I can’t urge you strongly enough to get vaccinated. And if you, a family member, friend or neighbor is hesitant, I encourage you to seek out good, factual information and make the decision that is right for you and your personal circumstances. The Health Department has a great FAQ section to check out. We also want to make sure you know where the upcoming vaccination events are so you can be a resource for your community! Check out FindYourCovidShot.com.
I shared a similar message with members of the UFCW union of grocery workers when I met with them this week. As you may have heard or read, the Council narrowly passed an ordinance to provide some grocery workers in unincorporated Pierce County a $4 an hour hazard pay increase.
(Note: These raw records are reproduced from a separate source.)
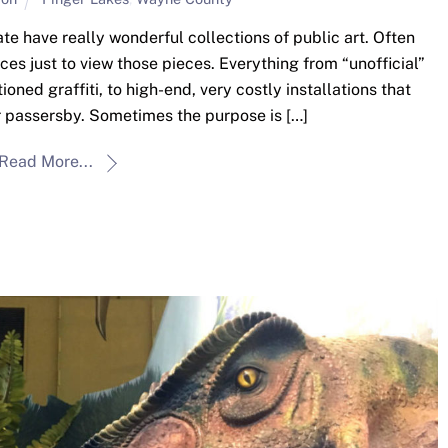
ate have really wonderful collections of public art. Often
laces just to view those pieces. Everything from “unofficial”
ioned graffiti, to high-end, very costly installations that
r passersby. Sometimes the purpose is […]
Read More...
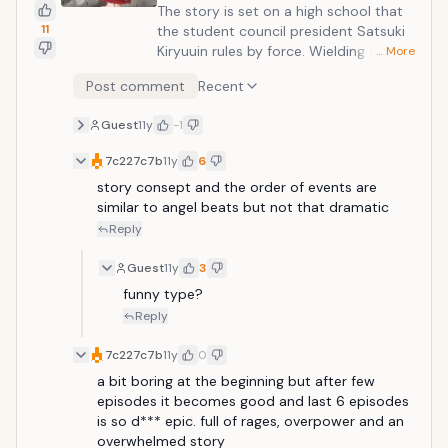
The story is set on a high school that
11
the student council president Satsuki
Kiryuuin rules by force. Wielding a giant
… More
Basami scissors sword, the wandering
Post comment
Recent
transfer student Ryuuko Matoi brings
about upheaval on the campus. Ryuuko
Guest
11y
-1
searches for the mysterious figure who
caused her father's death, but
7c227c7b
11y
6
confronting her are the student
story consept and the order of events are 
council's "four divine kings." Fortunately,
similar to angel beats but not that dramatic
Ryuuko is aided by a talking sailor
Reply
uniform who tells her, "Wear me. When I
am worn by you, this power will
Guest
11y
3
become manifest."
funny type? 
Reply
7c227c7b
11y
0
a bit boring at the beginning but after few 
episodes it becomes good and last 6 episodes 
is so d*** epic. full of rages, overpower and an 
overwhelmed story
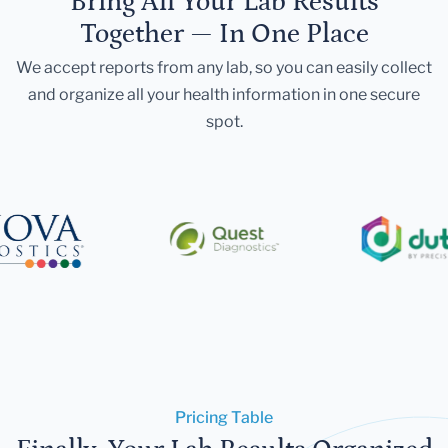
Bring All Your Lab Results
Together — In One Place
We accept reports from any lab, so you can easily collect
and organize all your health information in one secure
spot.
Pricing Table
I’ve been very clear that I believe the legislation, while well intentioned, inequitably singled out one group of essential employees for special treatment – and actually only a subgroup within their group. Furthermore, I was very concerned about the prospect of the County intruding into a private sector collective bargaining relationship. I ultimately vetoed the ordinance.
Don’t get me wrong. I am extremely grateful for the sacrifices and risks grocery workers have endured to make sure our stores’ shelves are stocked, and people can have healthy food choices. I’ve also appreciated the many other heroes on the front lines during the pandemic – our first responders, healthcare workers, teachers, and many more. In fact, this week happens to be Nurse Appreciation Week and Teachers Appreciation Week!
I was moved to hear the powerful testimony of many speakers at Tuesday’s Council meeting and I was upset to hear how some shoppers have mistreated grocery workers over the last year. Having said that, the surest protection from COVID is through vaccination – both for them and their shoppers. And, thanks to the work of DEM, the Tacoma-Pierce County Health Department and store pharmacies, free vaccines are readily and easily available to all grocery store employees – and everyone in our County.
I will close with a request: please check on your friends, family members, and neighbors to see how they’re doing and whether they have questions or concerns about getting the vaccine. Please point them to solid sources of information and maybe offer to drive them to a clinic. Some folks just need some encouragement or reassurance.
I want us to be able to break free from the grip of the pandemic and get back to “near normal” as soon as possible.